Heterogeneous thin structures with prestrain
Prestrain and -stress can have a tremendous effect on the mechanical behavior of slender elastic structures leading to, e.g., complex shapes in equilibrium, wrinkling and symmetry breaking. Natural and synthetic materials (including biomembranes as considered in other projects in the research unit) feature residual stress due to growth, swelling, or thermal expansion. These mechanisms are used in the design of active films and rods that undergo a change of shape triggered by an external stimulus (e.g., temperature or humidity). By new fabrication techniques (e.g., additive manufacturing) active composite films and rods can be produced that gain functionality from microstructures.
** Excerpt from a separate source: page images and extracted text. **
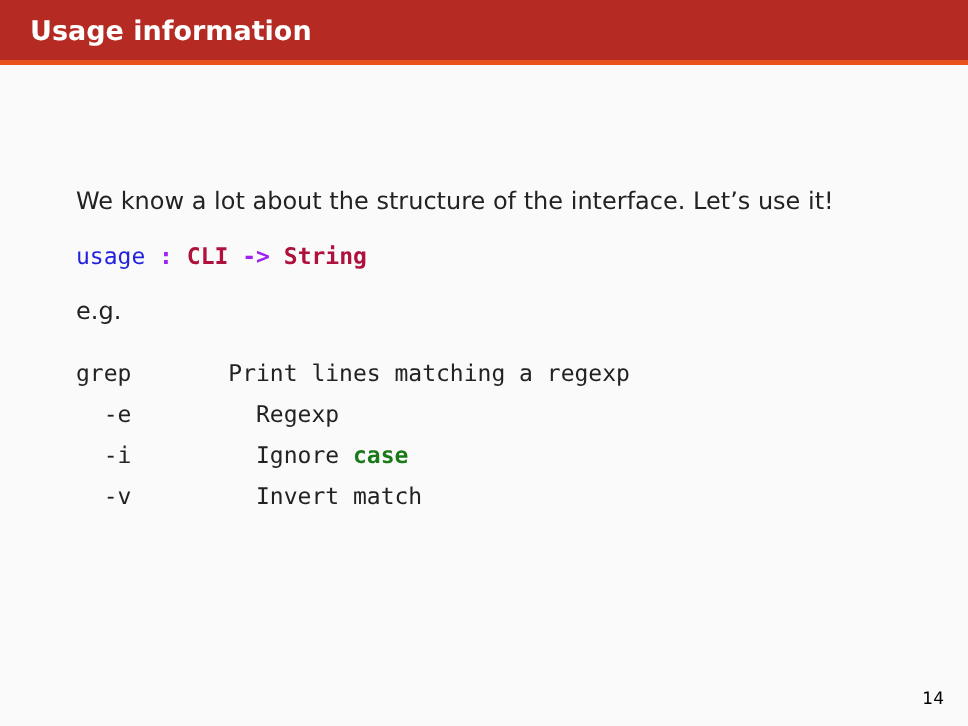Usage information
We know a lot about the structure of the interface. Let’s use it!
usage : CLI -> String
e.g.
grep       Print lines matching a regexp
  -e         Regexp
  -i         Ignore case
  -v         Invert match
14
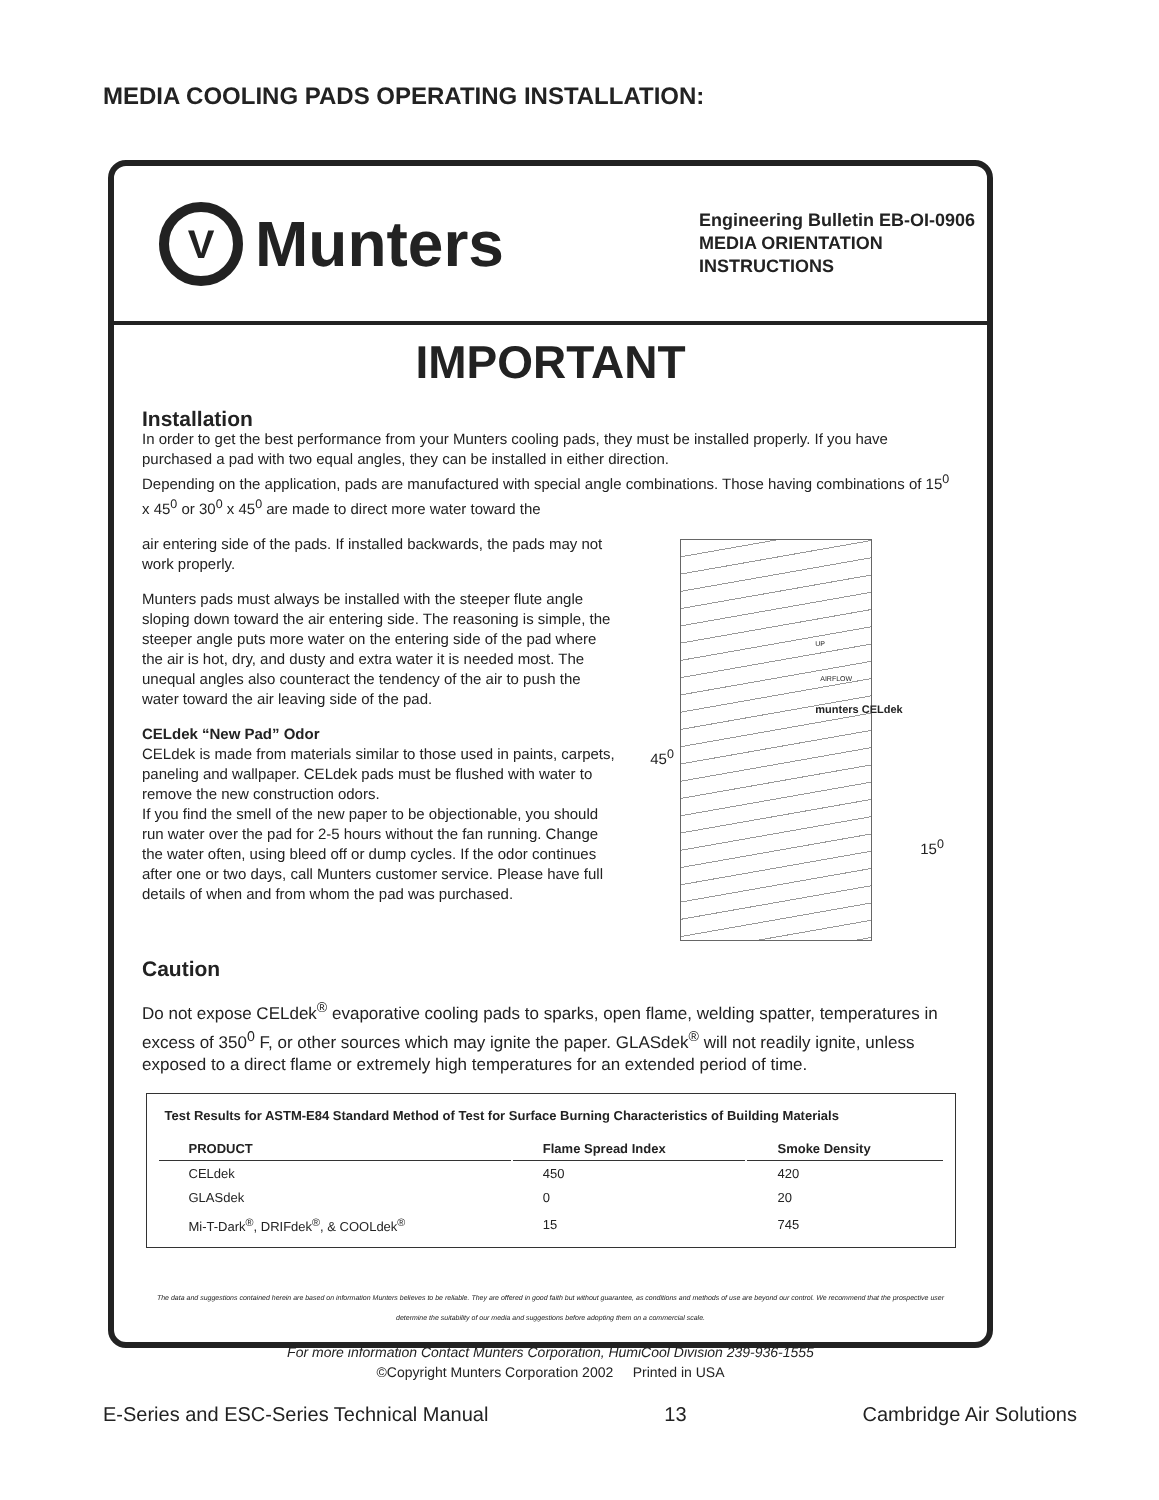MEDIA COOLING PADS OPERATING INSTALLATION:
V
Munters
Engineering Bulletin EB-OI-0906
MEDIA ORIENTATION
INSTRUCTIONS
IMPORTANT
Installation
In order to get the best performance from your Munters cooling pads, they must be installed properly. If you have purchased a pad with two equal angles, they can be installed in either direction.
Depending on the application, pads are manufactured with special angle combinations. Those having combinations of 15<sup>0</sup> x 45<sup>0</sup> or 30<sup>0</sup> x 45<sup>0</sup> are made to direct more water toward the
air entering side of the pads. If installed backwards, the pads may not work properly.
Munters pads must always be installed with the steeper flute angle sloping down toward the air entering side. The reasoning is simple, the steeper angle puts more water on the entering side of the pad where the air is hot, dry, and dusty and extra water it is needed most. The unequal angles also counteract the tendency of the air to push the water toward the air leaving side of the pad.
CELdek “New Pad” Odor
CELdek is made from materials similar to those used in paints, carpets, paneling and wallpaper. CELdek pads must be flushed with water to remove the new construction odors.
If you find the smell of the new paper to be objectionable, you should run water over the pad for 2-5 hours without the fan running. Change the water often, using bleed off or dump cycles. If the odor continues after one or two days, call Munters customer service. Please have full details of when and from whom the pad was purchased.
UP
AIRFLOW
munters CELdek
45<sup>0</sup>
15<sup>0</sup>
Caution
Do not expose CELdek<sup>®</sup> evaporative cooling pads to sparks, open flame, welding spatter, temperatures in excess of 350<sup>0</sup> F, or other sources which may ignite the paper. GLASdek<sup>®</sup> will not readily ignite, unless exposed to a direct flame or extremely high temperatures for an extended period of time.
| Test Results for ASTM-E84 Standard Method of Test for Surface Burning Characteristics of Building Materials | | |
| --- | --- | --- |
| PRODUCT | Flame Spread Index | Smoke Density |
| CELdek | 450 | 420 |
| GLASdek | 0 | 20 |
| Mi-T-Dark<sup>®</sup>, DRIFdek<sup>®</sup>, & COOLdek<sup>®</sup> | 15 | 745 |
The data and suggestions contained herein are based on information Munters believes to be reliable. They are offered in good faith but without guarantee, as conditions and methods of use are beyond our control. We recommend that the prospective user determine the suitability of our media and suggestions before adopting them on a commercial scale.
For more information Contact Munters Corporation, HumiCool Division 239-936-1555
©Copyright Munters Corporation 2002 Printed in USA
E-Series and ESC-Series Technical Manual 13 Cambridge Air Solutions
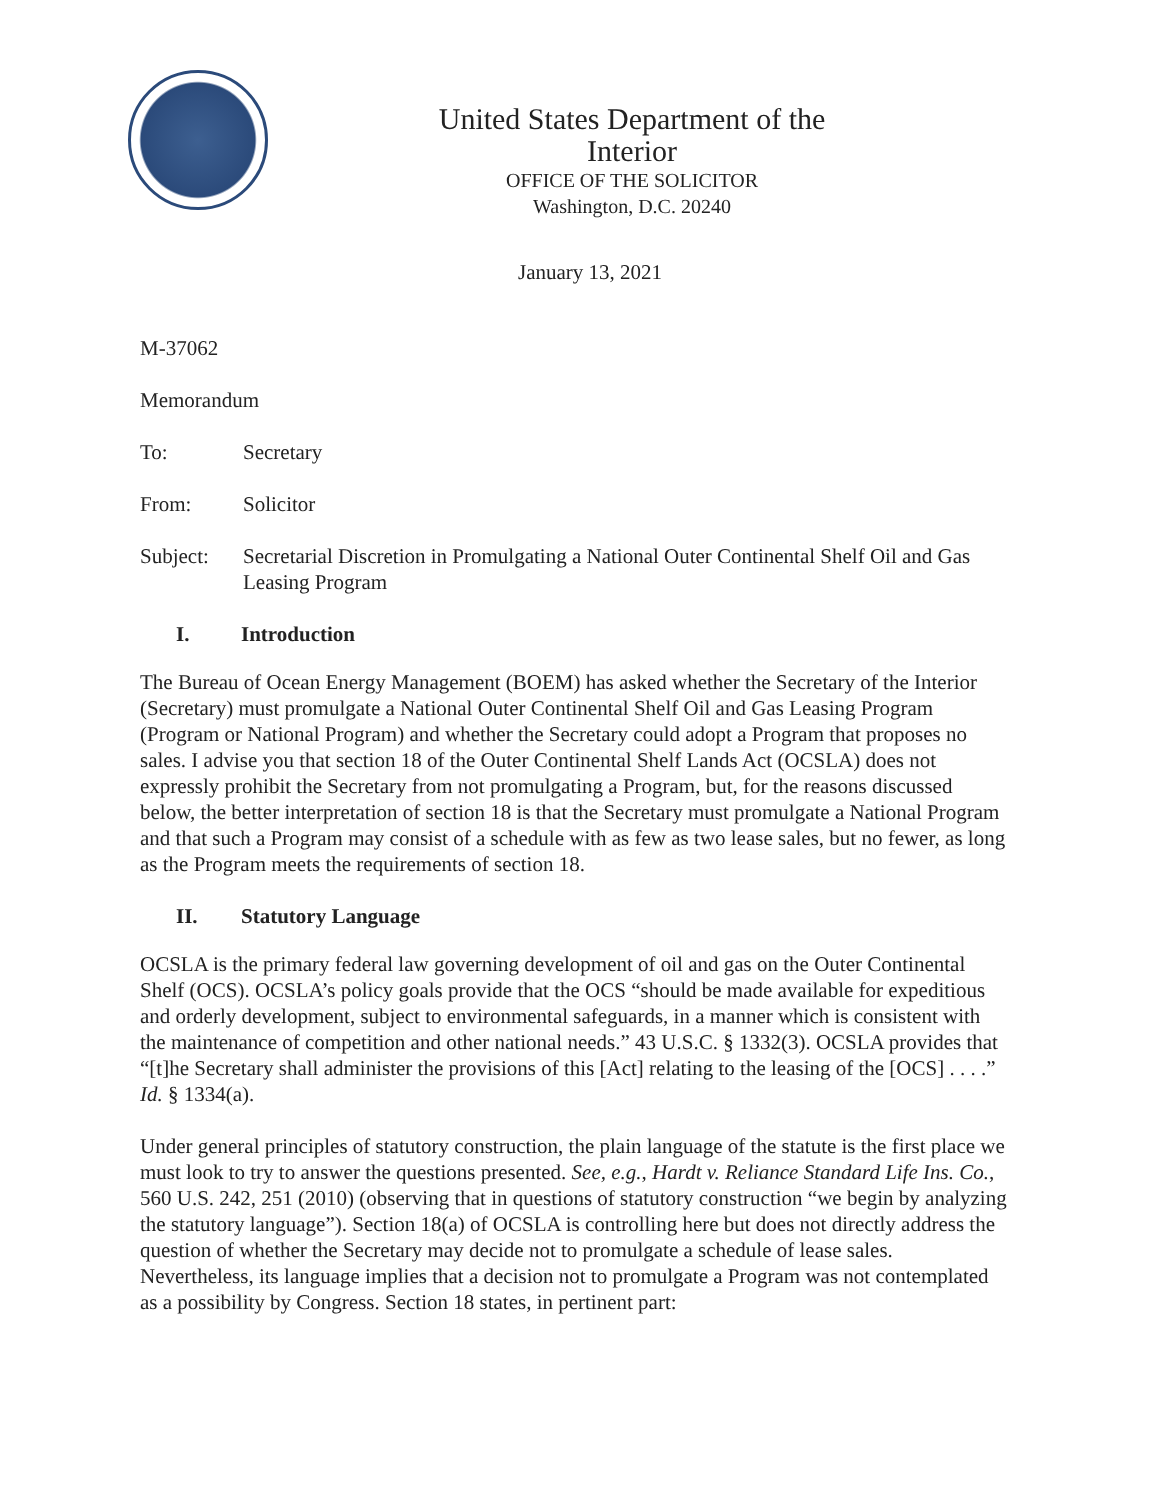United States Department of the Interior
OFFICE OF THE SOLICITOR
Washington, D.C. 20240
January 13, 2021
M-37062
Memorandum
To: Secretary
From: Solicitor
Subject: Secretarial Discretion in Promulgating a National Outer Continental Shelf Oil and Gas Leasing Program
I. Introduction
The Bureau of Ocean Energy Management (BOEM) has asked whether the Secretary of the Interior (Secretary) must promulgate a National Outer Continental Shelf Oil and Gas Leasing Program (Program or National Program) and whether the Secretary could adopt a Program that proposes no sales. I advise you that section 18 of the Outer Continental Shelf Lands Act (OCSLA) does not expressly prohibit the Secretary from not promulgating a Program, but, for the reasons discussed below, the better interpretation of section 18 is that the Secretary must promulgate a National Program and that such a Program may consist of a schedule with as few as two lease sales, but no fewer, as long as the Program meets the requirements of section 18.
II. Statutory Language
OCSLA is the primary federal law governing development of oil and gas on the Outer Continental Shelf (OCS). OCSLA’s policy goals provide that the OCS “should be made available for expeditious and orderly development, subject to environmental safeguards, in a manner which is consistent with the maintenance of competition and other national needs.” 43 U.S.C. § 1332(3). OCSLA provides that “[t]he Secretary shall administer the provisions of this [Act] relating to the leasing of the [OCS] . . . .” Id. § 1334(a).
Under general principles of statutory construction, the plain language of the statute is the first place we must look to try to answer the questions presented. See, e.g., Hardt v. Reliance Standard Life Ins. Co., 560 U.S. 242, 251 (2010) (observing that in questions of statutory construction “we begin by analyzing the statutory language”). Section 18(a) of OCSLA is controlling here but does not directly address the question of whether the Secretary may decide not to promulgate a schedule of lease sales. Nevertheless, its language implies that a decision not to promulgate a Program was not contemplated as a possibility by Congress. Section 18 states, in pertinent part:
To design and optimize such devices, effective mathematical models and numerical simulation methods are required. This is challenging since the underlying mechanical models are highly nonlinear and invoke multiple scales. In this project we investigate the influence of prestrain in microstructured thin films and rods with tools from applied analysis and numerical simulation. Starting from a 3D nonlinear elasticity model for prestrained, periodic composites, we will rigorously derive (via Gamma-convergence) homogenized plate and rod models that allow for large bending deformations. They feature an additional spontaneous curvature tensor that captures the macroscopic geometric effects of the microheterogeneous prestrain. We will determine tailor-made cell-problems that allow to effectively compute the large-scale material properties as well as the spontaneous curvature tensor as function of the microstructure. The derived models feature a metric constraint. In the project we develop a reliable geometric finite element method for variational problems that feature such metric constraints. By means of simulations we will investigate the rich connection between the microscopic distribution of prestrain, the composite geometry, and the effective equilibrium shapes of the thin structure.